When I came across my piece of paper, however, I froze. I’d written and rewritten the words on it a million times, using it to postpone what I’d always planned to do afterwards, but no matter what I did, it never sounded good enough, therefore I never got around the finale. Every once in awhile something would happen and I’d restart, the words always coming out the same.

I blinked a bit, trying to clear my head, then finished packing quickly. There was a bunch I had to do before I left tomorrow and I wasn’t postponing anything anymore, I promised myself that.

I opened the door of the cabin, looking for a daughter of Aphrodite to whom I had some explaining to do. Instead, I was met by the very son of Ares who I despised more than the god himself.

“Why’d Chiron choose you, Tristam?” The boy, much taller than I, sounded as if he genuinely expected me to answer without him giving me first an explanation of why he was standing on the front porch of cabin seemingly waiting for me.

“Why’re you here, Everett?”    

“I had a question to ask and I’m going to get my answer.” His tone was threatening, but lucky for him, I was in a pretty good mood so I didn’t snap just yet.

“Ah, well, see handsome,” I made sure my sarcasm seeped through that last word, “I don’t know why Chiron chose me. In fact, I’d have preferred if he didn’t. So maybe asking him would’ve been a better choice.”  

    “I already did.” I put my hands up. What could I tell him?

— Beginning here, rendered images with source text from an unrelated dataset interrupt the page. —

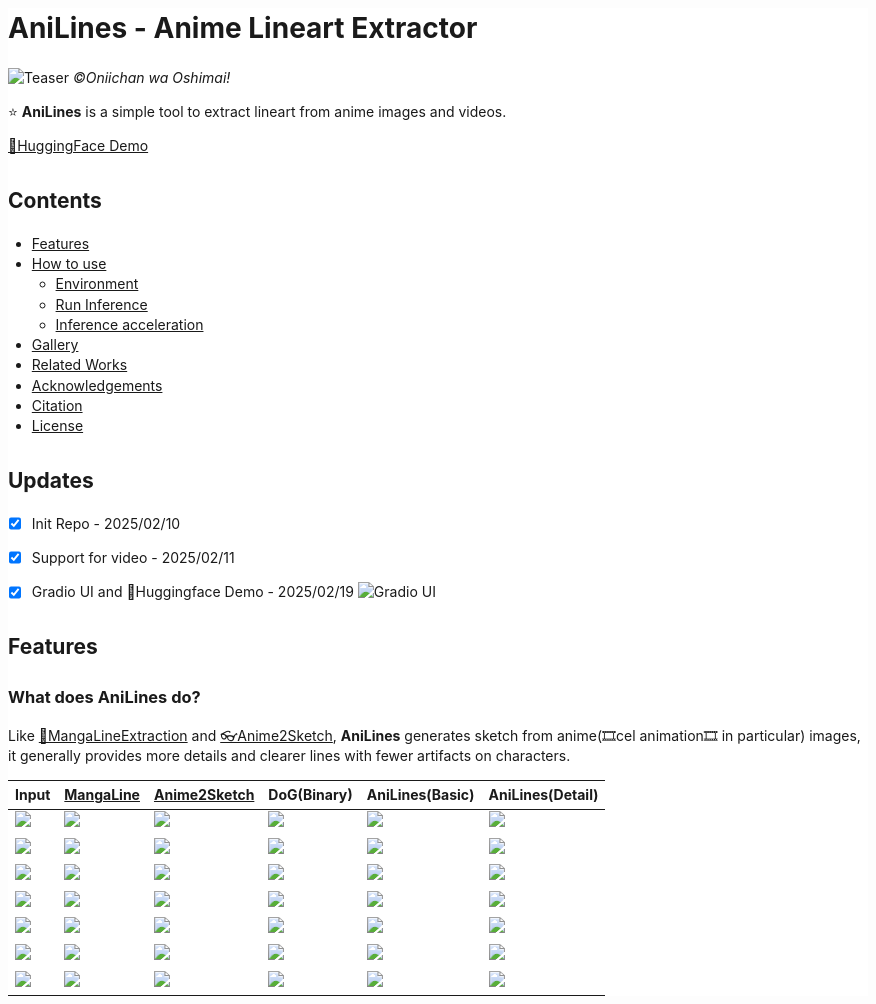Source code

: # AniLines - Anime Lineart Extractor

![Teaser](./assets/gifs/teaser.gif)
*©Oniichan wa Oshimai!*

⭐ **AniLines** is a simple tool to extract lineart from anime images and videos.

[🤗HuggingFace Demo](https://huggingface.co/spaces/aidenpan/AniLines-Anime-Lineart-Extractor)

## Contents
- [Features](#features)
- [How to use](#how-to-use)
  - [Environment](#environment)
  - [Run Inference](#run-inference)
  - [Inference acceleration](#inference-acceleration)
- [Gallery](#gallery)
- [Related Works](#related-works)
- [Acknowledgements](#acknowledgements)
- [Citation](#citation)
- [License](#license)


## Updates
- [x] Init Repo - 2025/02/10
- [x] Support for video - 2025/02/11
- [x] Gradio UI and 🤗Huggingface Demo - 2025/02/19 ![Gradio UI](./assets/imgs/gradio/gradio.jpg)


## Features
### What does AniLines do?

Like [🚀MangaLineExtraction](https://github.com/ljsabc/MangaLineExtraction_PyTorch) and [👓Anime2Sketch](https://github.com/Mukosame/Anime2Sketch), **AniLines** generates sketch from anime(🎞️cel animation🎞️ in particular) images, it generally provides more details and clearer lines with fewer artifacts on characters. 

| Input | [MangaLine](https://github.com/ljsabc/MangaLineExtraction_PyTorch) | [Anime2Sketch](https://github.com/Mukosame/Anime2Sketch) | DoG(Binary) | AniLines(Basic) | AniLines(Detail) |
| --- | --- | --- | --- | --- | --- |
| <img src="./assets/imgs/input/img1.jpg" width="100"/> | <img src="./assets/imgs/mangaline/img1.jpg" width="100"/> | <img src="./assets/imgs/anime2sketch/img1.jpg" width="100"/> | <img src="./assets/imgs/dog/img1.jpg" width="100"/> | <img src="./assets/imgs/anilines_basic/img1.jpg" width="100"/> | <img src="./assets/imgs/anilines_detail/img1.jpg" width="100"/> |
| <img src="./assets/imgs/input/img2.jpg" width="100"/> | <img src="./assets/imgs/mangaline/img2.jpg" width="100"/> | <img src="./assets/imgs/anime2sketch/img2.jpg" width="100"/> | <img src="./assets/imgs/dog/img2.jpg" width="100"/> | <img src="./assets/imgs/anilines_basic/img2.jpg" width="100"/> | <img src="./assets/imgs/anilines_detail/img2.jpg" width="100"/> |
| <img src="./assets/imgs/input/img4.jpg" width="100"/> | <img src="./assets/imgs/mangaline/img4.jpg" width="100"/> | <img src="./assets/imgs/anime2sketch/img4.jpg" width="100"/> | <img src="./assets/imgs/dog/img4.jpg" width="100"/> | <img src="./assets/imgs/anilines_basic/img4.jpg" width="100"/> | <img src="./assets/imgs/anilines_detail/img4.jpg" width="100"/> |
| <img src="./assets/imgs/input/img6.jpg" width="100"/> | <img src="./assets/imgs/mangaline/img6.jpg" width="100"/> | <img src="./assets/imgs/anime2sketch/img6.jpg" width="100"/> | <img src="./assets/imgs/dog/img6.jpg" width="100"/> | <img src="./assets/imgs/anilines_basic/img6.jpg" width="100"/> | <img src="./assets/imgs/anilines_detail/img6.jpg" width="100"/> |
| <img src="./assets/imgs/input/img7.jpg" width="100"/> | <img src="./assets/imgs/mangaline/img7.jpg" width="100"/> | <img src="./assets/imgs/anime2sketch/img7.jpg" width="100"/> | <img src="./assets/imgs/dog/img7.jpg" width="100"/> | <img src="./assets/imgs/anilines_basic/img7.jpg" width="100"/> | <img src="./assets/imgs/anilines_detail/img7.jpg" width="100"/> |
| <img src="./assets/imgs/input/img8.jpg" width="100"/> | <img src="./assets/imgs/mangaline/img8.jpg" width="100"/> | <img src="./assets/imgs/anime2sketch/img8.jpg" width="100"/> | <img src="./assets/imgs/dog/img8.jpg" width="100"/> | <img src="./assets/imgs/anilines_basic/img8.jpg" width="100"/> | <img src="./assets/imgs/anilines_detail/img8.jpg" width="100"/> |
| <img src="./assets/imgs/input/img9.jpg" width="100"/> | <img src="./assets/imgs/mangaline/img9.jpg" width="100"/> | <img src="./assets/imgs/anime2sketch/img9.jpg" width="100"/> | <img src="./assets/imgs/dog/img9.jpg" width="100"/> | <img src="./assets/imgs/anilines_basic/img9.jpg" width="100"/> | <img src="./assets/imgs/anilines_detail/img9.jpg" width="100"/> |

I had nothing to say. “He said you were specifically requested.” I rolled my eyes, trying to get around the human monument in front of me.

    “Don’t you have someone to be making out with or beating up?” I finally squeezed past the Everett boy and began walking in the direction of Skylar’s cabin.

    “Only your best friend!” He called out behind me, making me second-guess my direction and I found myself instead walking towards the Big House. I needed to yell at someone and there was only one person I could think of who’d let me.